What follows is a set of records. Copy them exactly and leave out the images.

◆ **Dataset items**

- - - - - - -

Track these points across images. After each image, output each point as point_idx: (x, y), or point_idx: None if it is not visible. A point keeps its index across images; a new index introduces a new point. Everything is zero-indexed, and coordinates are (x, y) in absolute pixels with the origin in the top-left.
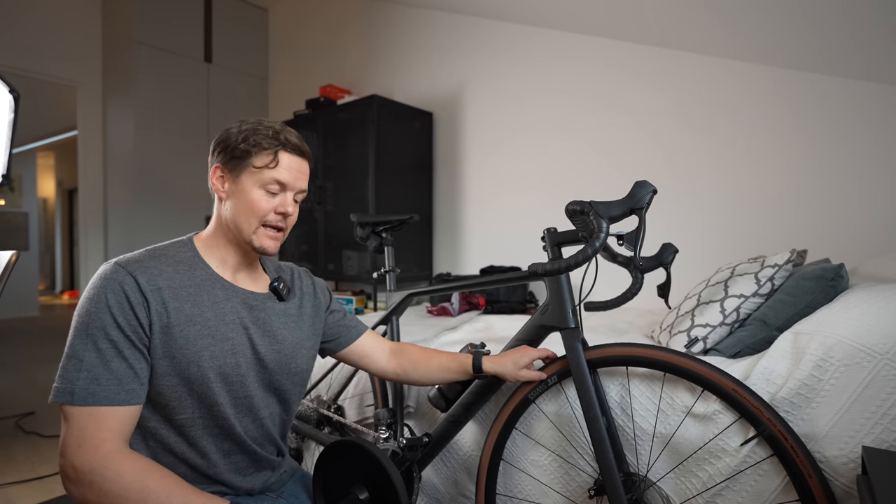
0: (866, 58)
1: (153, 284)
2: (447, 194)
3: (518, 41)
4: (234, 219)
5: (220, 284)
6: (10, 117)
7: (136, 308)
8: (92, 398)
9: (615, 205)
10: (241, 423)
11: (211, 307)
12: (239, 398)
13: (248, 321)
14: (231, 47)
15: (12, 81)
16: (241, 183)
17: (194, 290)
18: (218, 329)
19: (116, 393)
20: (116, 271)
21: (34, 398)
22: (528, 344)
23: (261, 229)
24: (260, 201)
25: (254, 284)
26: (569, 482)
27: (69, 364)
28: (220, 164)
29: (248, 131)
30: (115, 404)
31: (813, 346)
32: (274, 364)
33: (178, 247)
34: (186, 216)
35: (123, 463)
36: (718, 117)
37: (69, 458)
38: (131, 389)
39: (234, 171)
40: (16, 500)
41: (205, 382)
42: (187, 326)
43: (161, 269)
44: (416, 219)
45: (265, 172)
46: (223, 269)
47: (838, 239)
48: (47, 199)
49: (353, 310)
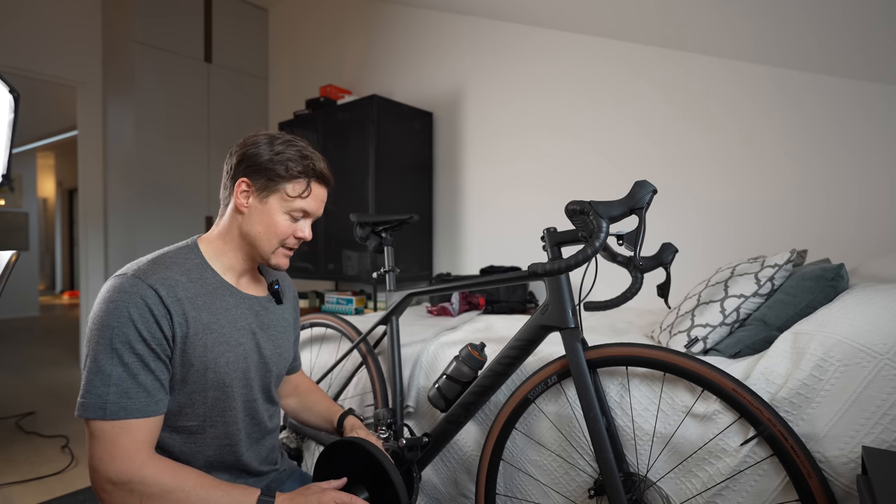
0: (866, 58)
1: (174, 296)
2: (447, 194)
3: (518, 41)
4: (254, 236)
5: (229, 291)
6: (10, 117)
7: (161, 321)
8: (124, 412)
9: (615, 205)
10: (246, 426)
11: (224, 314)
12: (248, 402)
13: (256, 326)
14: (231, 47)
15: (12, 81)
16: (268, 204)
17: (209, 299)
18: (231, 335)
19: (146, 405)
20: (136, 284)
21: (34, 398)
22: (528, 344)
23: (280, 249)
24: (283, 225)
25: (256, 288)
26: (569, 482)
27: (96, 379)
28: (247, 178)
29: (280, 152)
30: (145, 416)
31: (813, 346)
32: (275, 365)
33: (184, 253)
34: (186, 216)
35: (159, 467)
36: (718, 117)
37: (104, 472)
38: (159, 400)
39: (262, 192)
40: (16, 500)
41: (220, 387)
42: (205, 334)
43: (177, 280)
44: (415, 219)
45: (296, 202)
46: (229, 274)
47: (838, 239)
48: (47, 199)
49: (353, 310)
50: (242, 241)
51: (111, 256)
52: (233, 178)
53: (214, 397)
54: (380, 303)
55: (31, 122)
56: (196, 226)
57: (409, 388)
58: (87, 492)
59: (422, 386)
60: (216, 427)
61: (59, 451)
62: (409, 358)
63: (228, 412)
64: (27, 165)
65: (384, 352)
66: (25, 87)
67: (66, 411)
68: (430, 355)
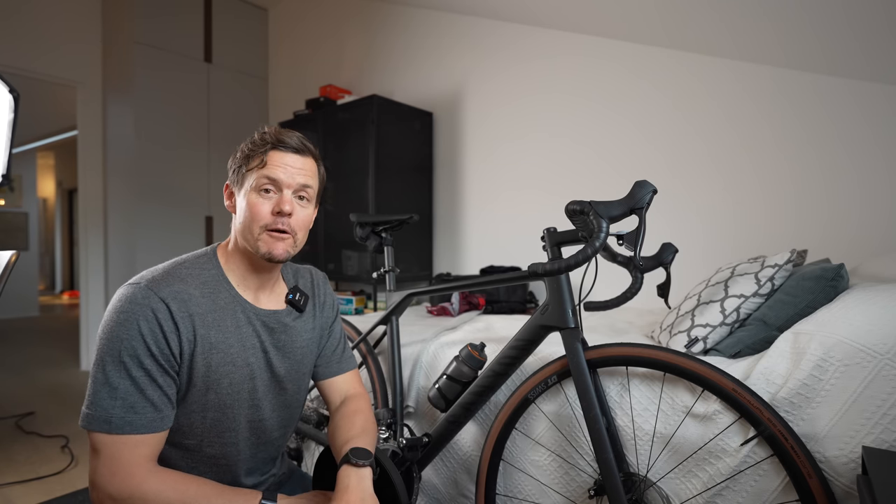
0: (867, 58)
1: (184, 311)
2: (447, 194)
3: (518, 41)
4: (241, 230)
5: (241, 307)
6: (10, 117)
7: (169, 336)
8: (129, 427)
9: (615, 205)
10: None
11: (234, 332)
12: (254, 421)
13: (269, 344)
14: (231, 47)
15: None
16: (241, 193)
17: (219, 315)
18: (239, 356)
19: (152, 421)
20: (148, 297)
21: (34, 398)
22: (528, 344)
23: (264, 234)
24: (257, 205)
25: (275, 301)
26: (569, 482)
27: (102, 391)
28: (228, 182)
29: (246, 142)
30: (151, 432)
31: (813, 346)
32: (291, 382)
33: (202, 262)
34: (186, 216)
35: (160, 480)
36: (718, 117)
37: (104, 488)
38: (166, 416)
39: (237, 185)
40: (16, 500)
41: (220, 409)
42: (210, 354)
43: (190, 294)
44: (415, 219)
45: (256, 173)
46: (244, 289)
47: (838, 239)
48: (47, 199)
49: (353, 310)
50: (239, 241)
51: (111, 256)
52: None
53: (214, 418)
54: (380, 303)
55: (30, 122)
56: (196, 226)
57: (409, 388)
58: (86, 492)
59: (422, 386)
60: (213, 447)
61: (59, 451)
62: (409, 358)
63: (228, 433)
64: (27, 165)
65: (384, 352)
66: (25, 87)
67: (66, 411)
68: (430, 355)
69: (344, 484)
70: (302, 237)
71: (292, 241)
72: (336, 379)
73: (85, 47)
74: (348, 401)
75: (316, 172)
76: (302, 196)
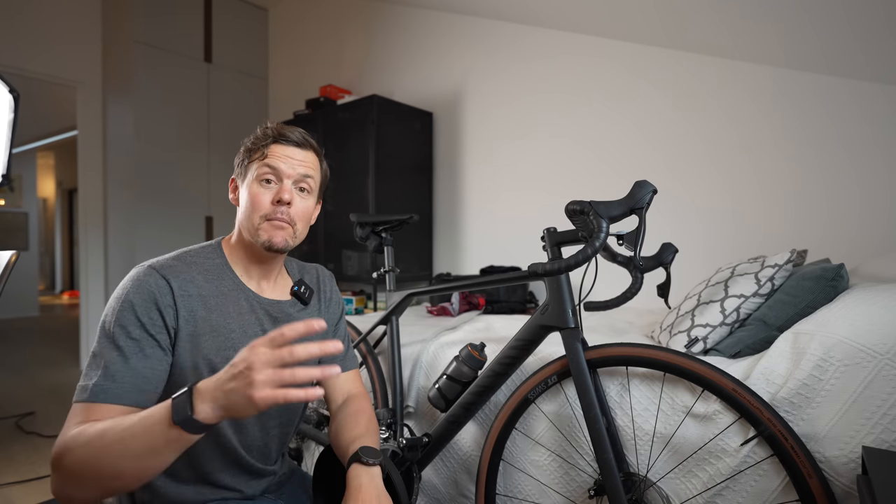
0: (867, 58)
1: (185, 291)
2: (447, 194)
3: (518, 41)
4: (243, 220)
5: (245, 295)
6: (10, 117)
7: (164, 310)
8: (103, 394)
9: (615, 205)
10: (247, 435)
11: (236, 318)
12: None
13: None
14: (231, 47)
15: (12, 81)
16: (244, 184)
17: (222, 300)
18: (240, 341)
19: (129, 391)
20: (149, 274)
21: (34, 398)
22: (528, 344)
23: (264, 223)
24: (257, 195)
25: (279, 292)
26: (569, 482)
27: (91, 362)
28: (233, 177)
29: (249, 137)
30: (124, 404)
31: (813, 346)
32: None
33: (207, 252)
34: (187, 216)
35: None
36: (718, 117)
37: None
38: (145, 391)
39: (240, 178)
40: (15, 500)
41: None
42: (211, 337)
43: (193, 277)
44: (415, 219)
45: (257, 164)
46: (248, 278)
47: (838, 239)
48: (47, 199)
49: (353, 310)
50: (241, 232)
51: (111, 256)
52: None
53: None
54: (380, 303)
55: (30, 122)
56: (196, 226)
57: (409, 388)
58: None
59: (422, 386)
60: (208, 438)
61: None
62: (409, 358)
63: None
64: (27, 165)
65: (384, 352)
66: (25, 87)
67: (66, 411)
68: (430, 355)
69: (357, 483)
70: (302, 228)
71: (291, 231)
72: (339, 378)
73: (85, 47)
74: (351, 400)
75: (318, 166)
76: (303, 188)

- - - - - - -

◆ **Task answer**
Track these points across images. After each image, output each point as point_idx: (x, y), or point_idx: None if it is not visible. A point keeps its index across images; a new index introduces a new point. Everything is zero-indexed, and coordinates are (x, y) in absolute pixels with the origin in the top-left.
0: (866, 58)
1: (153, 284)
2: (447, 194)
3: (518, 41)
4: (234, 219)
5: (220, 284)
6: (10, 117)
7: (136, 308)
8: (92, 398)
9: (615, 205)
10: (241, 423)
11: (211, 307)
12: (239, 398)
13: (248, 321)
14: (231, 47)
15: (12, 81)
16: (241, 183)
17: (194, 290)
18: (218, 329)
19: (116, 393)
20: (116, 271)
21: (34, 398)
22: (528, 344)
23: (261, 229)
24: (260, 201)
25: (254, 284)
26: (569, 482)
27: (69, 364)
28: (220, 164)
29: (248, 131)
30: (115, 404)
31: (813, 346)
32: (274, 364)
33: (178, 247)
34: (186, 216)
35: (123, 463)
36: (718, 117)
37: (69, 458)
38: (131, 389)
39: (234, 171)
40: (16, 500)
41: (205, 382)
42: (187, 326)
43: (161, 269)
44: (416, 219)
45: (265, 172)
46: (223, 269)
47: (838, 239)
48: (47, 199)
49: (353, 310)
0: (866, 58)
1: (174, 296)
2: (447, 194)
3: (518, 41)
4: (254, 236)
5: (229, 291)
6: (10, 117)
7: (161, 321)
8: (124, 412)
9: (615, 205)
10: (246, 426)
11: (224, 314)
12: (248, 402)
13: (256, 326)
14: (231, 47)
15: (12, 81)
16: (268, 204)
17: (209, 299)
18: (231, 335)
19: (146, 405)
20: (136, 284)
21: (34, 398)
22: (528, 344)
23: (280, 249)
24: (283, 225)
25: (256, 288)
26: (569, 482)
27: (96, 379)
28: (247, 178)
29: (280, 152)
30: (145, 416)
31: (813, 346)
32: (275, 365)
33: (184, 253)
34: (186, 216)
35: (159, 467)
36: (718, 117)
37: (104, 472)
38: (159, 400)
39: (262, 192)
40: (16, 500)
41: (220, 387)
42: (205, 334)
43: (177, 280)
44: (415, 219)
45: (296, 202)
46: (229, 274)
47: (838, 239)
48: (47, 199)
49: (353, 310)
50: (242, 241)
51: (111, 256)
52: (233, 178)
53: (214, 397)
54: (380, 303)
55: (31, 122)
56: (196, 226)
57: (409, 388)
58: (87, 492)
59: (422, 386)
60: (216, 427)
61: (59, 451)
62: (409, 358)
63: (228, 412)
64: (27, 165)
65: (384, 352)
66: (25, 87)
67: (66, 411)
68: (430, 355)
0: (867, 58)
1: (184, 311)
2: (447, 194)
3: (518, 41)
4: (241, 230)
5: (241, 307)
6: (10, 117)
7: (169, 336)
8: (129, 427)
9: (615, 205)
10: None
11: (234, 332)
12: (254, 421)
13: (269, 344)
14: (231, 47)
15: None
16: (241, 193)
17: (219, 315)
18: (239, 356)
19: (152, 421)
20: (148, 297)
21: (34, 398)
22: (528, 344)
23: (264, 234)
24: (257, 205)
25: (275, 301)
26: (569, 482)
27: (102, 391)
28: (228, 182)
29: (246, 142)
30: (151, 432)
31: (813, 346)
32: (291, 382)
33: (202, 262)
34: (186, 216)
35: (160, 480)
36: (718, 117)
37: (104, 488)
38: (166, 416)
39: (237, 185)
40: (16, 500)
41: (220, 409)
42: (210, 354)
43: (190, 294)
44: (415, 219)
45: (256, 173)
46: (244, 289)
47: (838, 239)
48: (47, 199)
49: (353, 310)
50: (239, 241)
51: (111, 256)
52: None
53: (214, 418)
54: (380, 303)
55: (30, 122)
56: (196, 226)
57: (409, 388)
58: (86, 492)
59: (422, 386)
60: (213, 447)
61: (59, 451)
62: (409, 358)
63: (228, 433)
64: (27, 165)
65: (384, 352)
66: (25, 87)
67: (66, 411)
68: (430, 355)
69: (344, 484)
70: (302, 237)
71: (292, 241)
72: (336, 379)
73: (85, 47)
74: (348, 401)
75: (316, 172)
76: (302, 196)
0: (867, 58)
1: (185, 291)
2: (447, 194)
3: (518, 41)
4: (243, 220)
5: (245, 295)
6: (10, 117)
7: (164, 310)
8: (103, 394)
9: (615, 205)
10: (247, 435)
11: (236, 318)
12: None
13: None
14: (231, 47)
15: (12, 81)
16: (244, 184)
17: (222, 300)
18: (240, 341)
19: (129, 391)
20: (149, 274)
21: (34, 398)
22: (528, 344)
23: (264, 223)
24: (257, 195)
25: (279, 292)
26: (569, 482)
27: (91, 362)
28: (233, 177)
29: (249, 137)
30: (124, 404)
31: (813, 346)
32: None
33: (207, 252)
34: (187, 216)
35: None
36: (718, 117)
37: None
38: (145, 391)
39: (240, 178)
40: (15, 500)
41: None
42: (211, 337)
43: (193, 277)
44: (415, 219)
45: (257, 164)
46: (248, 278)
47: (838, 239)
48: (47, 199)
49: (353, 310)
50: (241, 232)
51: (111, 256)
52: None
53: None
54: (380, 303)
55: (30, 122)
56: (196, 226)
57: (409, 388)
58: None
59: (422, 386)
60: (208, 438)
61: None
62: (409, 358)
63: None
64: (27, 165)
65: (384, 352)
66: (25, 87)
67: (66, 411)
68: (430, 355)
69: (357, 483)
70: (302, 228)
71: (291, 231)
72: (339, 378)
73: (85, 47)
74: (351, 400)
75: (318, 166)
76: (303, 188)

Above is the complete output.